—[una serie en la suburbe madrileña]—Crónicas (deportivas) de Mospintoles

¡Calla, negra! (2)

(Lee la entrega anterior)

Ocurrió cierta mañana, pasado el mediodía, cuando los alumnos de cuarto de la ESO cambiaban de clase, que doña Casta, profesora de “lenguaje musical”, que estaba de correpasillos, oyó cómo el repetidor Germán (que debía estar dos cursos más adelante) le decía a Tina, una compañera mulata, entre risas y el jolgorio habitual entre muchachos de esta edad: ¡calla, negra!

» El chaval, que aún no sabía nada de la telaraña que se urdía contra él, estaba perdido.

Doña Casta no lo dudó un instante y tomó nota del infractor. Como es profesora de las más veteranas en el centro escolar, a pesar de que su asignatura, por no ser importante, es de las consideradas marías, tiene cierto poder omnímodo, habiéndose convertido lenta pero premeditadamente en el vórtice de un grupo de cabildeo en torno al cual se apelmazan las llamadas feminazis o feminatas (esas feministas agresivas cuya militancia enmascara traumas y complejos de la infancia), jovencitos de dudosa virilidad y un rosario de meapilas, gazmoños y trepas que adolecen de voluntad y criterio propios, cuya única utilidad es asombrarse por todo aquello que juzgan socialmente incorrecto; cínicamente incorrecto, deberíamos decir.

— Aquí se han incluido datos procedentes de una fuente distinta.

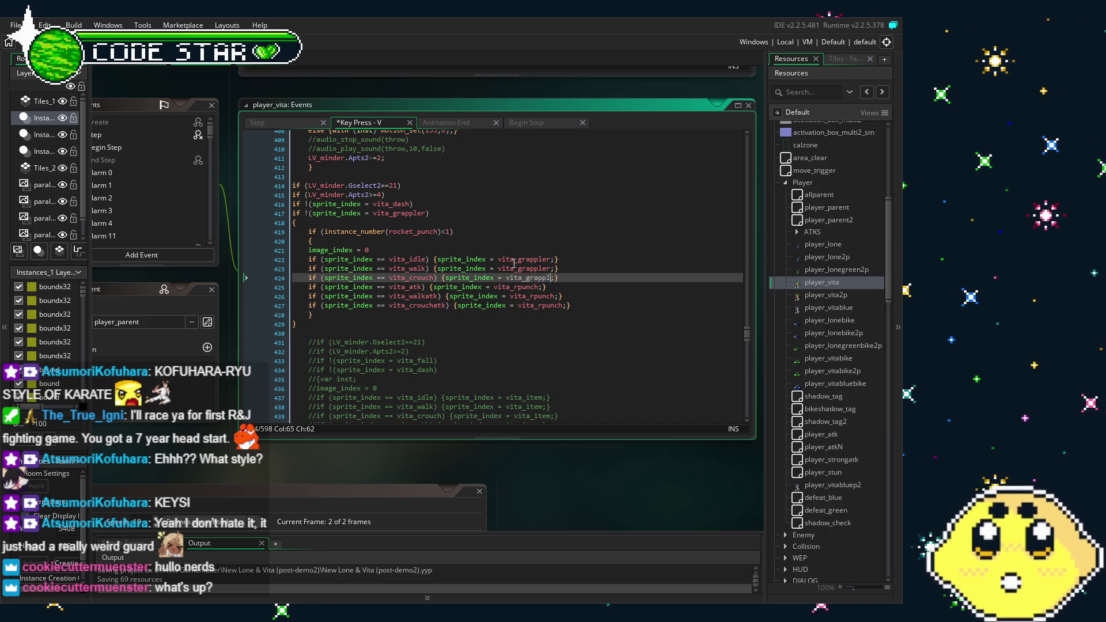
key("Down")
key("Left")
key("Left")
key("BackSpace")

Corrió doña Casta al despacho del director con el nombre del trasgresor apuntado en su memoria. Insulto racista, anatema social, juventud corrompida, denigración de la mujer, asalto a las minorías étnicas, imposición del machismo más contumaz… Todo ello veía doña Casta en aquellas dos palabras. Exhortar a una mujer púber a mantener silencio haciendo ostentosa e indignante señalización a su raza oprimida por el otrora imperialismo colonizador. Para qué contar la que le cayó encima al pusilánime señor director del centro. Tal facundia utilizó doña Casta que al responsable de la pacífica convivencia en el IES no le quedó más remedio que tomar nota escrita de la imprecación que condenaba a la jovencita a ser sumisa ante el poder del macho dominante.

Doña Casta no iba a consentir que aquel castrador de la libertad femenina, que en sus genes llevaba escrito que acabaría siendo un maltratador del bello sexo (en lo de bello nunca entró ni iba a entrar ya la reprimida y homosexual doña Casta), prosiguiera ufano con su arrogancia sexista y por supuesto y sin duda, aunque no hubiera pruebas para doña Casta, su despotismo homófobo.

Era Germán un espécimen bien constituido, capitán del equipo de rugby de Mospintoles en su categoría juvenil. Un muchacho despierto aunque perezoso para los estudios. Quizá su clima familiar tampoco añadía expectativas atractivas a sus estudios, pero de esto no se ocuparía doña Casta puesto que poco le importaba. Era el tal Germán un bruto de anchos hombros, robustas piernas, imponentes pectorales, cuello de toro, sonrisa franca, mirada traviesa, amigo de sus compañeros que sabían que tenían en él un apoyo incondicional. Ingenioso, con un verbo fácil, tenía éxito entre el género femenino del instituto y según rumoreaban las malas lenguas también entre mujeres hechas y derechas, alguna de las cuales se sentaba a la mesa con doña Casta en las reuniones del consejo escolar.

El chaval, que aún no sabía nada de la telaraña que se urdía contra él, estaba perdido. Su expediente académico iba a sufrir una mácula de las que lastran para toda la vida. De eso estaba bien segura doña Casta y toda su cohorte de chupabraguetas, a los que convocó al final del día para tratar asunto de tamaña importancia.

Al día siguiente, la carcomida personalidad del director, que esperaba que todo hubiera quedado olvidado, se topó a su llegada al despacho con una carta en la que el porcentaje legal que los reglamentos estipulaban le conminaban a convocar al claustro de profesores en el plazo también legal de cinco días.

Desolado quedó don Lacio, que así se llama el señor director del IES Mospintoles Sur, pues esperaba que aquello no se le fuera de las manos, y la mejor manera era echar tierra sobre el asunto, sobre una frase sin mayor importancia que la que se le quisiera dar, y de la que la ofendida no había presentado queja alguna. Pero esto era lo de menos para doña Casta, puesto que Tina era aún menor de edad. Y quiso la causalidad, o el destino, o la mala suerte, que Germán había adquirido la mayoría de edad apenas quince días antes. Dato que averiguó doña Casta al revisar el expediente académico del potencial delincuente. Ella misma se encargaría del ejemplar pervertido de macho hispano que ahora tenía aprisionado en su pérfida urdimbre.